# Activity:
Please count the lines in the records below that include the word "pixels" and report only the total.

# Given records:
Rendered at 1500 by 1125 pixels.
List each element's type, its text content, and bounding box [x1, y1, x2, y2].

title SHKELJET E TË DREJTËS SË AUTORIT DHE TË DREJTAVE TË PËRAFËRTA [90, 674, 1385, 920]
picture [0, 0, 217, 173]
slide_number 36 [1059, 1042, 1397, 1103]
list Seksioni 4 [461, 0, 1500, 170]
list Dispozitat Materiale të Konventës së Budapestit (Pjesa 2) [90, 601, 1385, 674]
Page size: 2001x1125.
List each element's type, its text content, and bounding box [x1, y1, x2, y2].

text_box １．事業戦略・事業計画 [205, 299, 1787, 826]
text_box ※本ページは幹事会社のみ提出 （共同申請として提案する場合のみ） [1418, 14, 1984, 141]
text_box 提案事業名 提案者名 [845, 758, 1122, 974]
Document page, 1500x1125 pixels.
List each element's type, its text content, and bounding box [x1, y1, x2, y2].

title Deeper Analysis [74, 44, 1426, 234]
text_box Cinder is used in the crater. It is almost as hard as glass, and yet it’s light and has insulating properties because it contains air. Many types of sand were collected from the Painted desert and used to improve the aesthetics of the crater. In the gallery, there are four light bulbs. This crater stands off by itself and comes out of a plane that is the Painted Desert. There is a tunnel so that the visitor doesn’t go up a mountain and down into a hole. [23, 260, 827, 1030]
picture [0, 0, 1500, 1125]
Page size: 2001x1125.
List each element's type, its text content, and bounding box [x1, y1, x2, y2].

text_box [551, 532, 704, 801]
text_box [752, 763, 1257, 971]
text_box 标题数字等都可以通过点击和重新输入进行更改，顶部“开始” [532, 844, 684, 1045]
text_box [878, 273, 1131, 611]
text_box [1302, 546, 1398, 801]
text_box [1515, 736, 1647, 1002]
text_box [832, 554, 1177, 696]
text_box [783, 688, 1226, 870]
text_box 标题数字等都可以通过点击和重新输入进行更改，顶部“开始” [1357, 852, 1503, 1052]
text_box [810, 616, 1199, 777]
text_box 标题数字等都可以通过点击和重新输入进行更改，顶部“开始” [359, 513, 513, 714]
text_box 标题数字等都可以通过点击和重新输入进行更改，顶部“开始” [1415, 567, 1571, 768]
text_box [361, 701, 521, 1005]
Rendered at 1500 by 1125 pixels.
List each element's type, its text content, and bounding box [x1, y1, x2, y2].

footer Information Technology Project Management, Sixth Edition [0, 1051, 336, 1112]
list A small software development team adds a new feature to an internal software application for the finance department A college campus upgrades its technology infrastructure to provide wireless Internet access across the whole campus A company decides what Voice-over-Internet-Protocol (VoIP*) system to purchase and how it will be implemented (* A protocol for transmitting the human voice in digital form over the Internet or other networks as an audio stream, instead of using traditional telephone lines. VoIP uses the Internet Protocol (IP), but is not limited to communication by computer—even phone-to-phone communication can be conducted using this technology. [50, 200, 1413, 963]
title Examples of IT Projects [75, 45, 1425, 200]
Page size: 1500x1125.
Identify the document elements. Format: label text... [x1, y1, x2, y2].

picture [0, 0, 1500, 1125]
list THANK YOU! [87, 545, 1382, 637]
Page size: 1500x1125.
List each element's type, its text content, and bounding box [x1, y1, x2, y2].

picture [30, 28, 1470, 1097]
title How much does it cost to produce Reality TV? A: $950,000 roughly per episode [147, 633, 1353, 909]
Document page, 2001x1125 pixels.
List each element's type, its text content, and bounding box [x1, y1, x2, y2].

# Written solution:
4